**Work to complete**
The entries are to be repeated exactly, with all pictures omitted.

**Data for analysis**
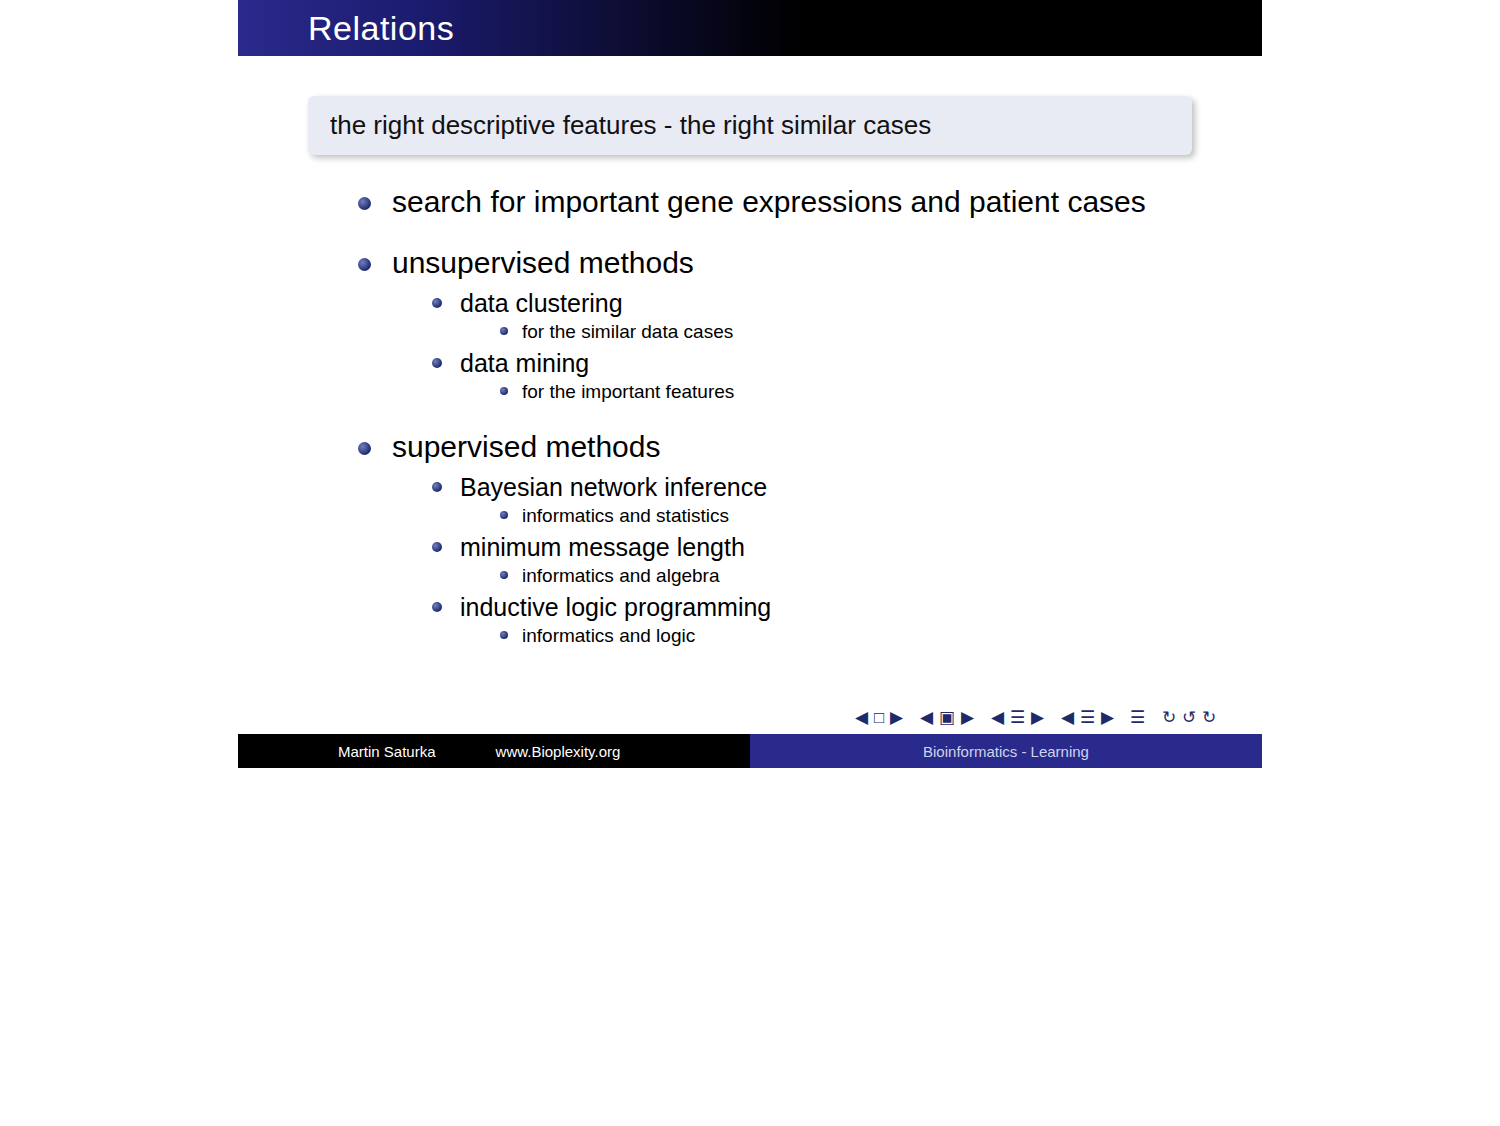Relations
the right descriptive features - the right similar cases
search for important gene expressions and patient cases
unsupervised methods
data clustering
for the similar data cases
data mining
for the important features
supervised methods
Bayesian network inference
informatics and statistics
minimum message length
informatics and algebra
inductive logic programming
informatics and logic
◀□▶ ◀▣▶ ◀☰▶ ◀☰▶ ☰ ↻↺↻
Martin Saturka www.Bioplexity.org
Bioinformatics - Learning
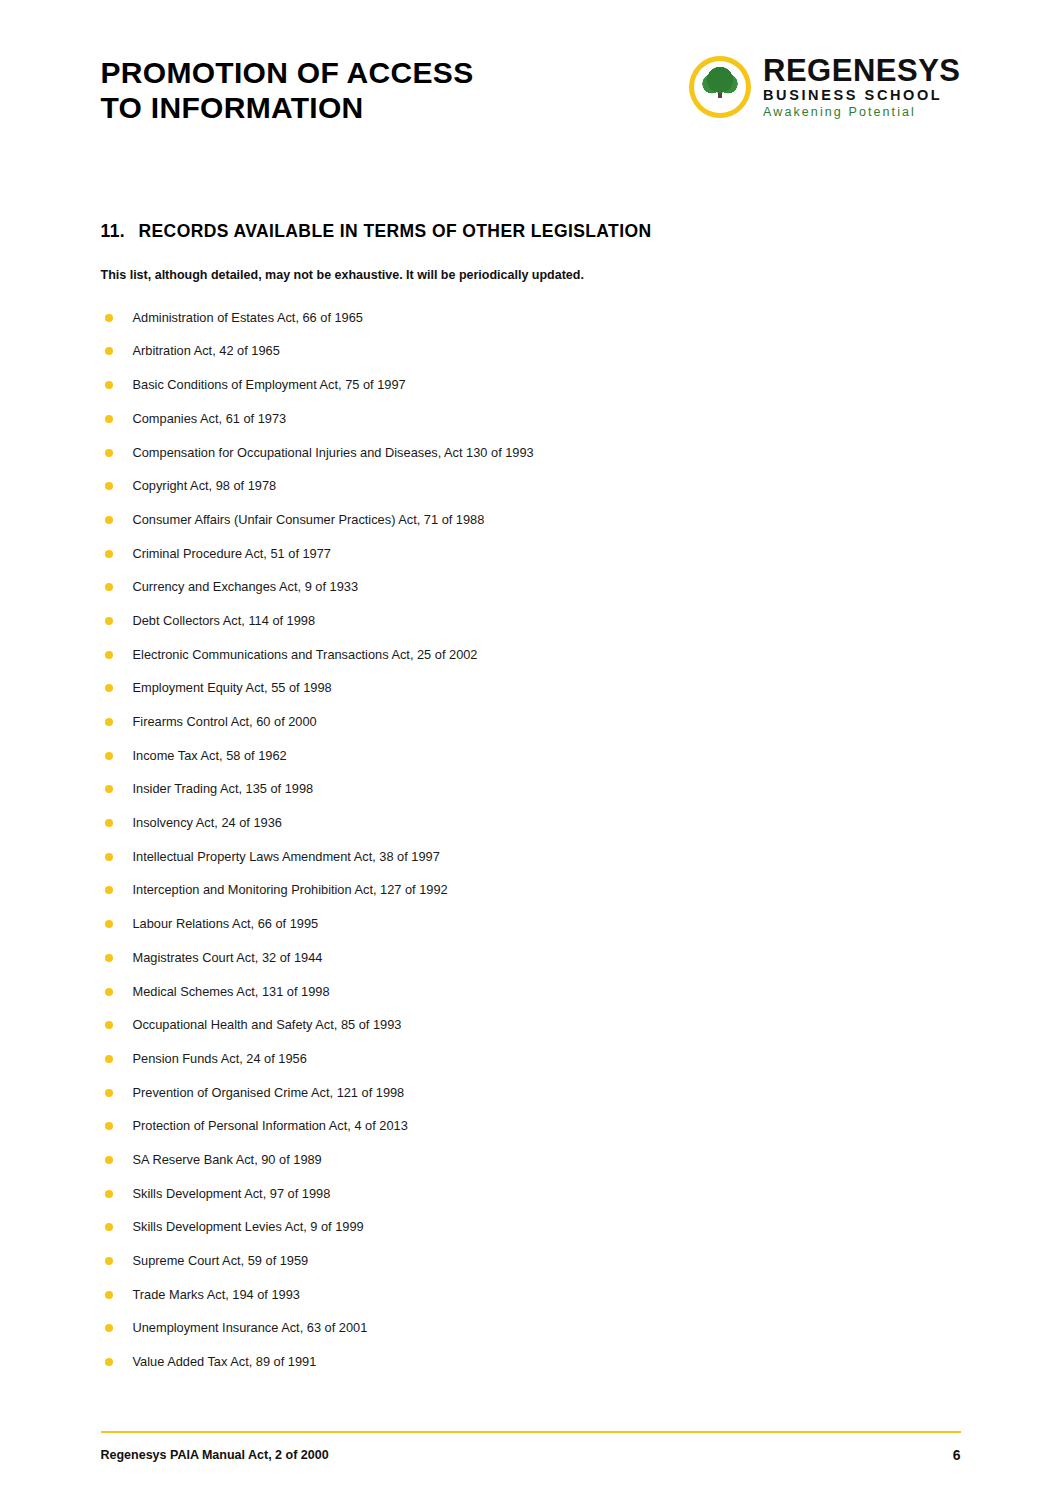Promotion of Access
to Information
REGENESYS
BUSINESS SCHOOL
Awakening Potential
11. Records available in terms of other legislation
This list, although detailed, may not be exhaustive. It will be periodically updated.
Administration of Estates Act, 66 of 1965
Arbitration Act, 42 of 1965
Basic Conditions of Employment Act, 75 of 1997
Companies Act, 61 of 1973
Compensation for Occupational Injuries and Diseases, Act 130 of 1993
Copyright Act, 98 of 1978
Consumer Affairs (Unfair Consumer Practices) Act, 71 of 1988
Criminal Procedure Act, 51 of 1977
Currency and Exchanges Act, 9 of 1933
Debt Collectors Act, 114 of 1998
Electronic Communications and Transactions Act, 25 of 2002
Employment Equity Act, 55 of 1998
Firearms Control Act, 60 of 2000
Income Tax Act, 58 of 1962
Insider Trading Act, 135 of 1998
Insolvency Act, 24 of 1936
Intellectual Property Laws Amendment Act, 38 of 1997
Interception and Monitoring Prohibition Act, 127 of 1992
Labour Relations Act, 66 of 1995
Magistrates Court Act, 32 of 1944
Medical Schemes Act, 131 of 1998
Occupational Health and Safety Act, 85 of 1993
Pension Funds Act, 24 of 1956
Prevention of Organised Crime Act, 121 of 1998
Protection of Personal Information Act, 4 of 2013
SA Reserve Bank Act, 90 of 1989
Skills Development Act, 97 of 1998
Skills Development Levies Act, 9 of 1999
Supreme Court Act, 59 of 1959
Trade Marks Act, 194 of 1993
Unemployment Insurance Act, 63 of 2001
Value Added Tax Act, 89 of 1991
Regenesys PAIA Manual Act, 2 of 2000 6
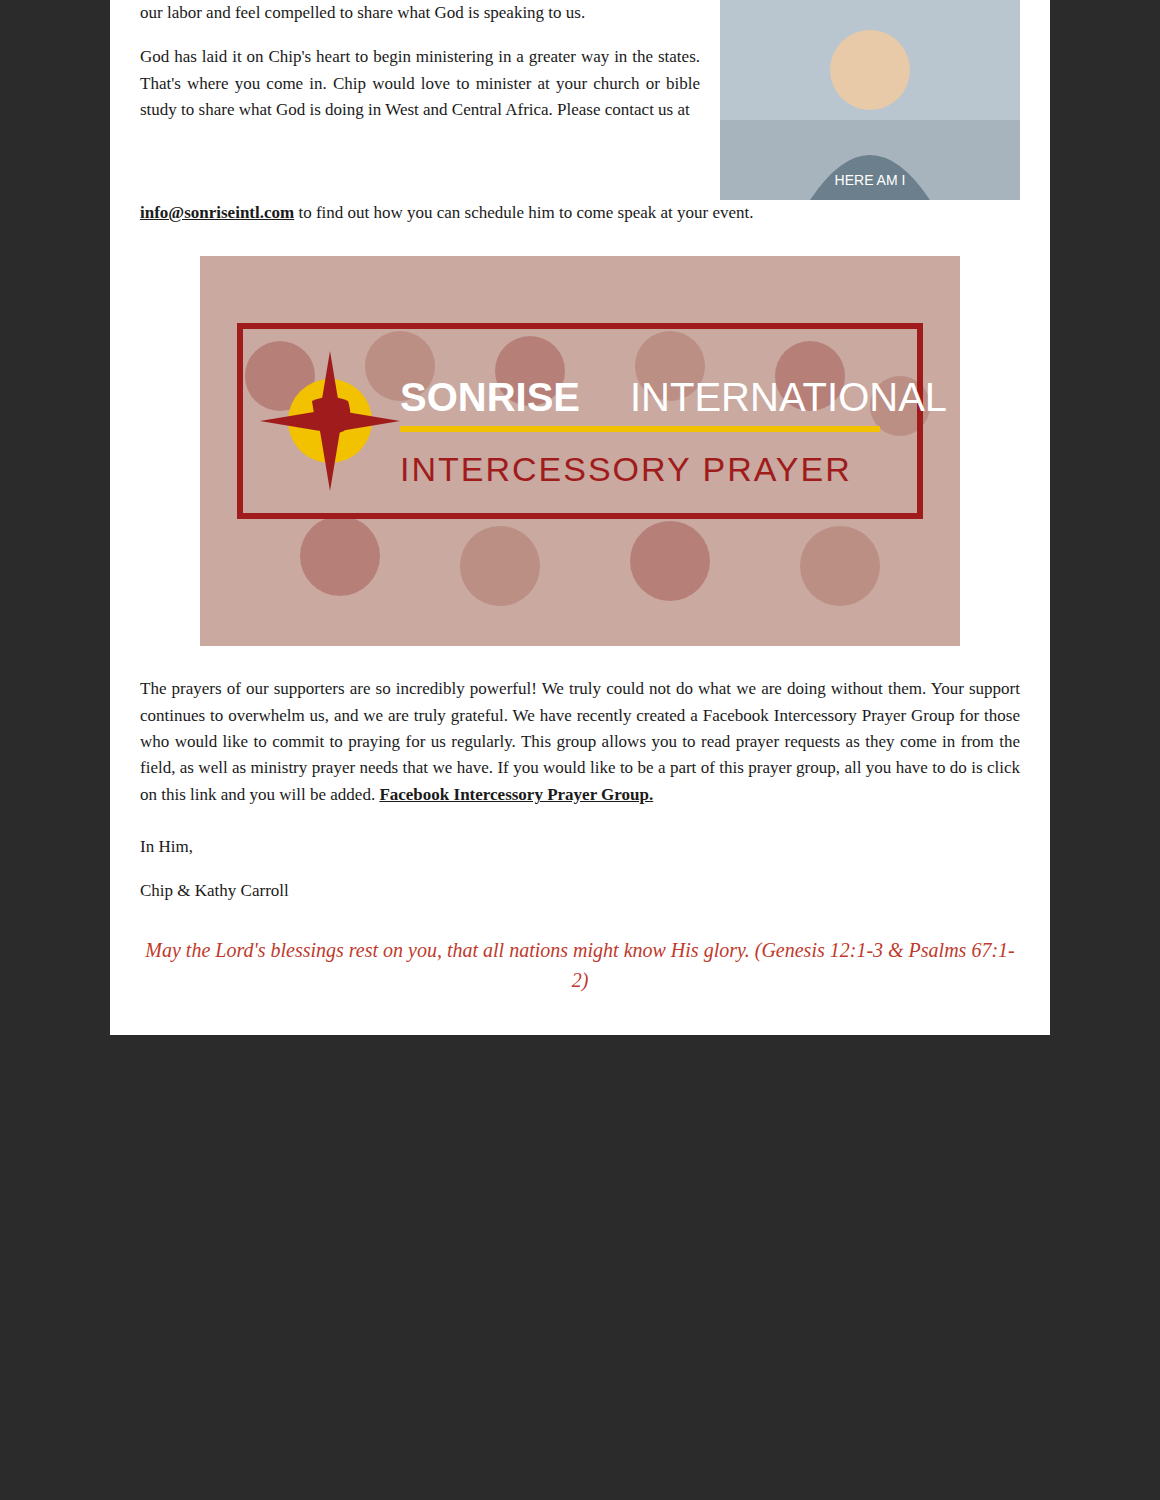our labor and feel compelled to share what God is speaking to us.
God has laid it on Chip's heart to begin ministering in a greater way in the states. That's where you come in. Chip would love to minister at your church or bible study to share what God is doing in West and Central Africa. Please contact us at
info@sonriseintl.com to find out how you can schedule him to come speak at your event.
The prayers of our supporters are so incredibly powerful! We truly could not do what we are doing without them. Your support continues to overwhelm us, and we are truly grateful. We have recently created a Facebook Intercessory Prayer Group for those who would like to commit to praying for us regularly. This group allows you to read prayer requests as they come in from the field, as well as ministry prayer needs that we have. If you would like to be a part of this prayer group, all you have to do is click on this link and you will be added. Facebook Intercessory Prayer Group.
In Him,
Chip & Kathy Carroll
May the Lord's blessings rest on you, that all nations might know His glory. (Genesis 12:1-3 & Psalms 67:1-2)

**Written answer**
Relations
the right descriptive features - the right similar cases
search for important gene expressions and patient cases
unsupervised methods
data clustering
for the similar data cases
data mining
for the important features
supervised methods
Bayesian network inference
informatics and statistics
minimum message length
informatics and algebra
inductive logic programming
informatics and logic
◀□▶ ◀▣▶ ◀☰▶ ◀☰▶ ☰ ↻↺↻
Martin Saturka www.Bioplexity.org
Bioinformatics - Learning
Promotion of Access
to Information
REGENESYS
BUSINESS SCHOOL
Awakening Potential
11. Records available in terms of other legislation
This list, although detailed, may not be exhaustive. It will be periodically updated.
Administration of Estates Act, 66 of 1965
Arbitration Act, 42 of 1965
Basic Conditions of Employment Act, 75 of 1997
Companies Act, 61 of 1973
Compensation for Occupational Injuries and Diseases, Act 130 of 1993
Copyright Act, 98 of 1978
Consumer Affairs (Unfair Consumer Practices) Act, 71 of 1988
Criminal Procedure Act, 51 of 1977
Currency and Exchanges Act, 9 of 1933
Debt Collectors Act, 114 of 1998
Electronic Communications and Transactions Act, 25 of 2002
Employment Equity Act, 55 of 1998
Firearms Control Act, 60 of 2000
Income Tax Act, 58 of 1962
Insider Trading Act, 135 of 1998
Insolvency Act, 24 of 1936
Intellectual Property Laws Amendment Act, 38 of 1997
Interception and Monitoring Prohibition Act, 127 of 1992
Labour Relations Act, 66 of 1995
Magistrates Court Act, 32 of 1944
Medical Schemes Act, 131 of 1998
Occupational Health and Safety Act, 85 of 1993
Pension Funds Act, 24 of 1956
Prevention of Organised Crime Act, 121 of 1998
Protection of Personal Information Act, 4 of 2013
SA Reserve Bank Act, 90 of 1989
Skills Development Act, 97 of 1998
Skills Development Levies Act, 9 of 1999
Supreme Court Act, 59 of 1959
Trade Marks Act, 194 of 1993
Unemployment Insurance Act, 63 of 2001
Value Added Tax Act, 89 of 1991
Regenesys PAIA Manual Act, 2 of 2000 6
our labor and feel compelled to share what God is speaking to us.
God has laid it on Chip's heart to begin ministering in a greater way in the states. That's where you come in. Chip would love to minister at your church or bible study to share what God is doing in West and Central Africa. Please contact us at
info@sonriseintl.com to find out how you can schedule him to come speak at your event.
The prayers of our supporters are so incredibly powerful! We truly could not do what we are doing without them. Your support continues to overwhelm us, and we are truly grateful. We have recently created a Facebook Intercessory Prayer Group for those who would like to commit to praying for us regularly. This group allows you to read prayer requests as they come in from the field, as well as ministry prayer needs that we have. If you would like to be a part of this prayer group, all you have to do is click on this link and you will be added. Facebook Intercessory Prayer Group.
In Him,
Chip & Kathy Carroll
May the Lord's blessings rest on you, that all nations might know His glory. (Genesis 12:1-3 & Psalms 67:1-2)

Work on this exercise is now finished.